**EXERCISE**
Please output exactly the run of lines that starts at the line with "focal_35mm: 36" and ends at the last line of the records below.

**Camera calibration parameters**
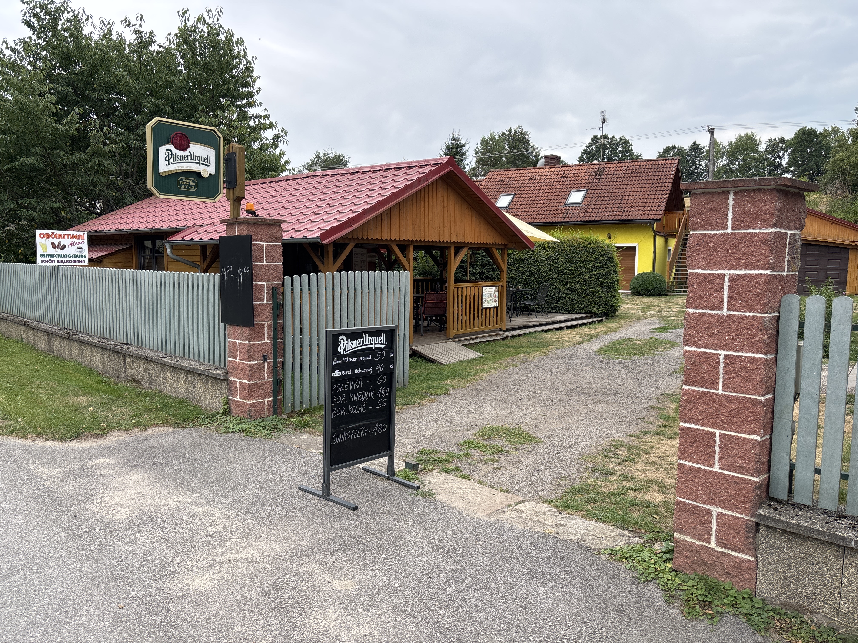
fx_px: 644
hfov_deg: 67.3
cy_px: 322
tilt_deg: -7.4
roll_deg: -0.5
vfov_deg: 53.1
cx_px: 429
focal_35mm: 26
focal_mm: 5.96
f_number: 1.6
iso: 50
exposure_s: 1/707
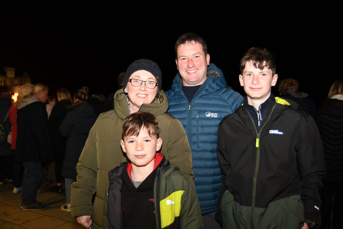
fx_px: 329
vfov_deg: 38.4
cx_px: 172
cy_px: 114
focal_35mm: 34
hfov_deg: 55.1
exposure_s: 1/30
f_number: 3.8
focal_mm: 23
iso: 800
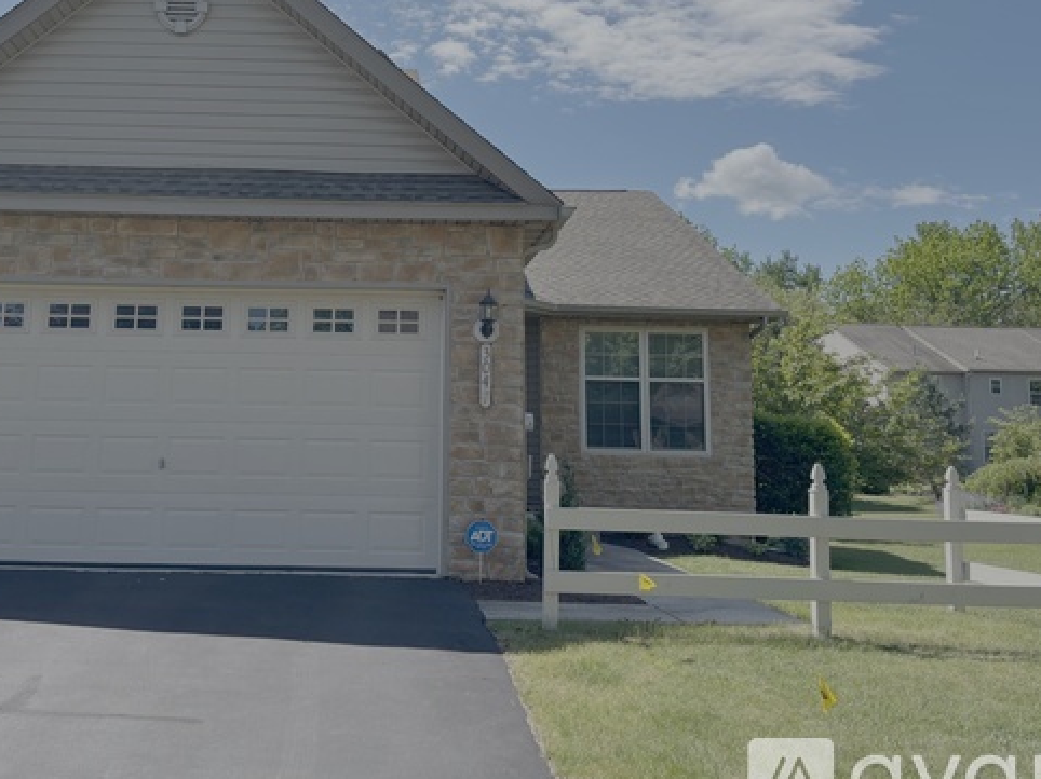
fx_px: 1082
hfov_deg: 50.7
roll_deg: -1.6
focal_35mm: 36
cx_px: 377
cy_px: 285
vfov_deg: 39.3
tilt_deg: +8.3
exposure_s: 1/2398
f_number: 1.6
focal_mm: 5.96
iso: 50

**SOLUTION BELOW**
focal_35mm: 36
cx_px: 377
cy_px: 285
vfov_deg: 39.3
tilt_deg: +8.3
exposure_s: 1/2398
f_number: 1.6
focal_mm: 5.96
iso: 50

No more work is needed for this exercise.